Assignment – A word-for-word copy of the records that follow is needed, with every picture omitted.

Stored items
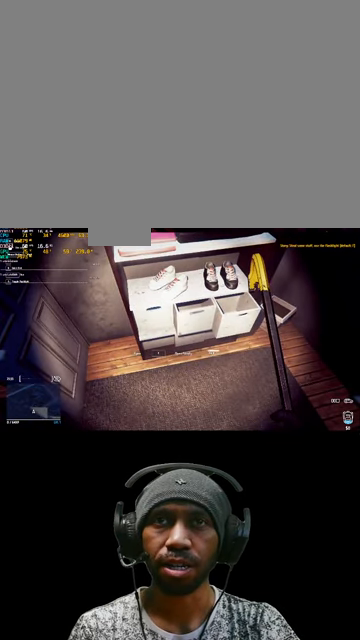
{"keys": ["e"], "mouse": [], "events": []}
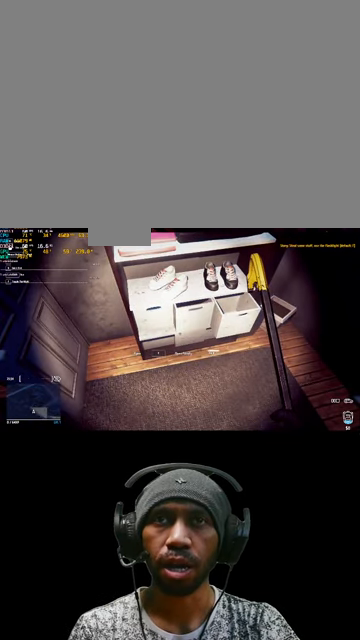
{"keys": [], "mouse": [], "events": [[366, "e", "up"]]}
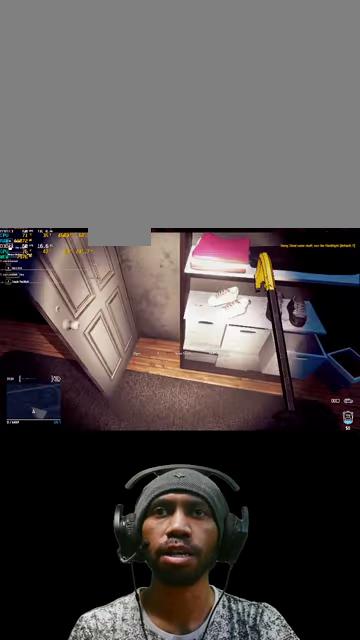
{"keys": [], "mouse": [], "events": []}
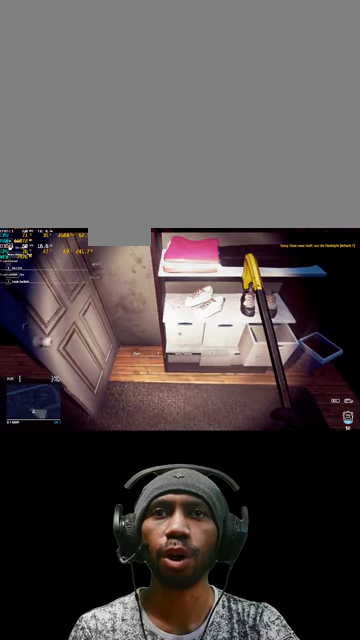
{"keys": ["e"], "mouse": [], "events": [[333, "e", "down"]]}
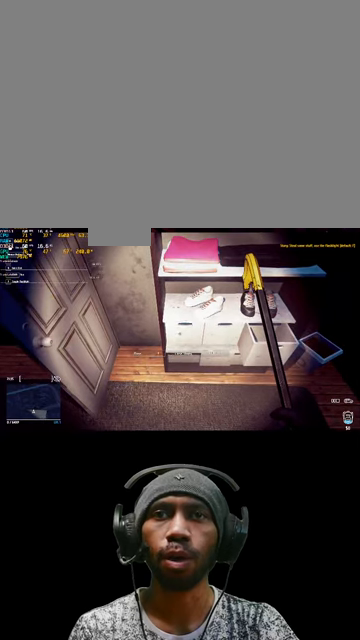
{"keys": ["e"], "mouse": [], "events": []}
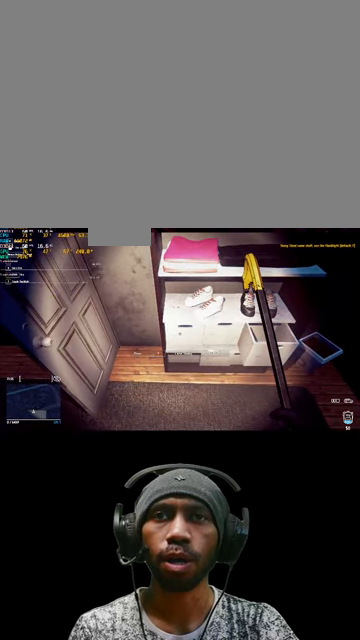
{"keys": ["e"], "mouse": [], "events": []}
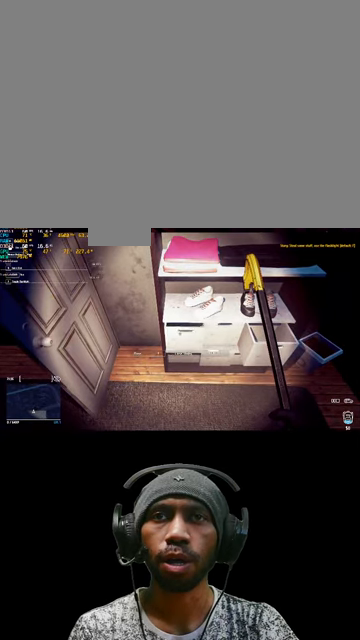
{"keys": ["e"], "mouse": [], "events": []}
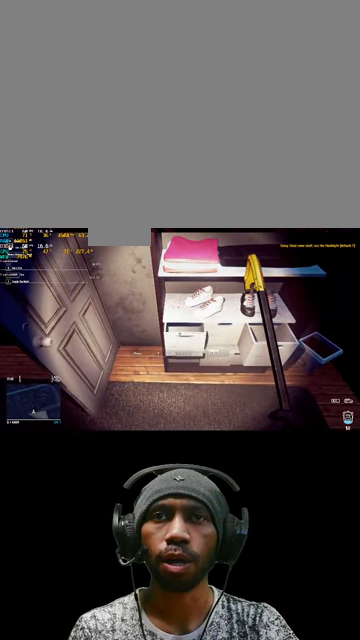
{"keys": ["e"], "mouse": [], "events": []}
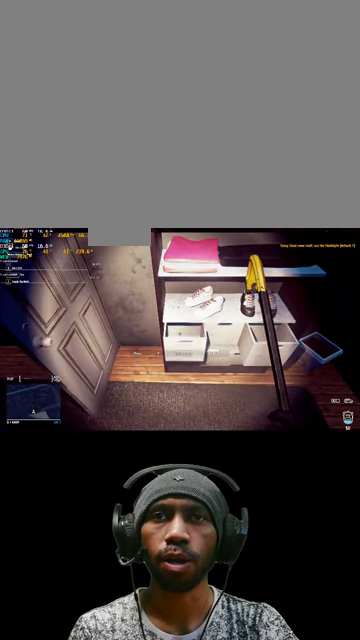
{"keys": ["e"], "mouse": [], "events": []}
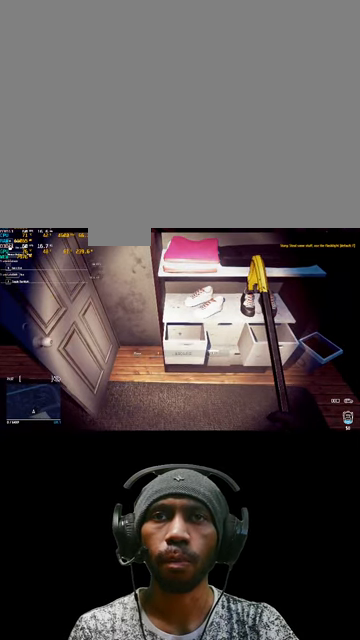
{"keys": [], "mouse": [], "events": [[400, "e", "up"]]}
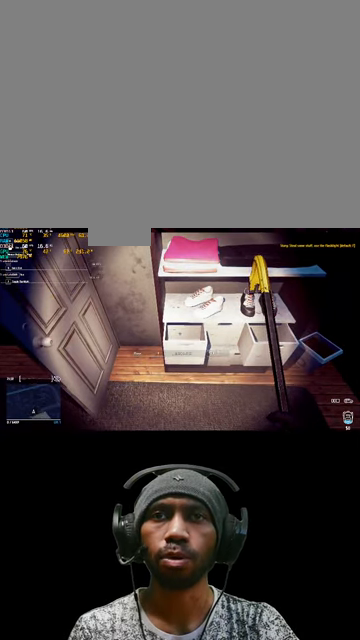
{"keys": [], "mouse": [], "events": []}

Response below –
{"keys": ["e"], "mouse": [], "events": []}
{"keys": [], "mouse": [], "events": [[366, "e", "up"]]}
{"keys": [], "mouse": [], "events": []}
{"keys": ["e"], "mouse": [], "events": [[333, "e", "down"]]}
{"keys": ["e"], "mouse": [], "events": []}
{"keys": ["e"], "mouse": [], "events": []}
{"keys": ["e"], "mouse": [], "events": []}
{"keys": ["e"], "mouse": [], "events": []}
{"keys": ["e"], "mouse": [], "events": []}
{"keys": [], "mouse": [], "events": [[400, "e", "up"]]}
{"keys": [], "mouse": [], "events": []}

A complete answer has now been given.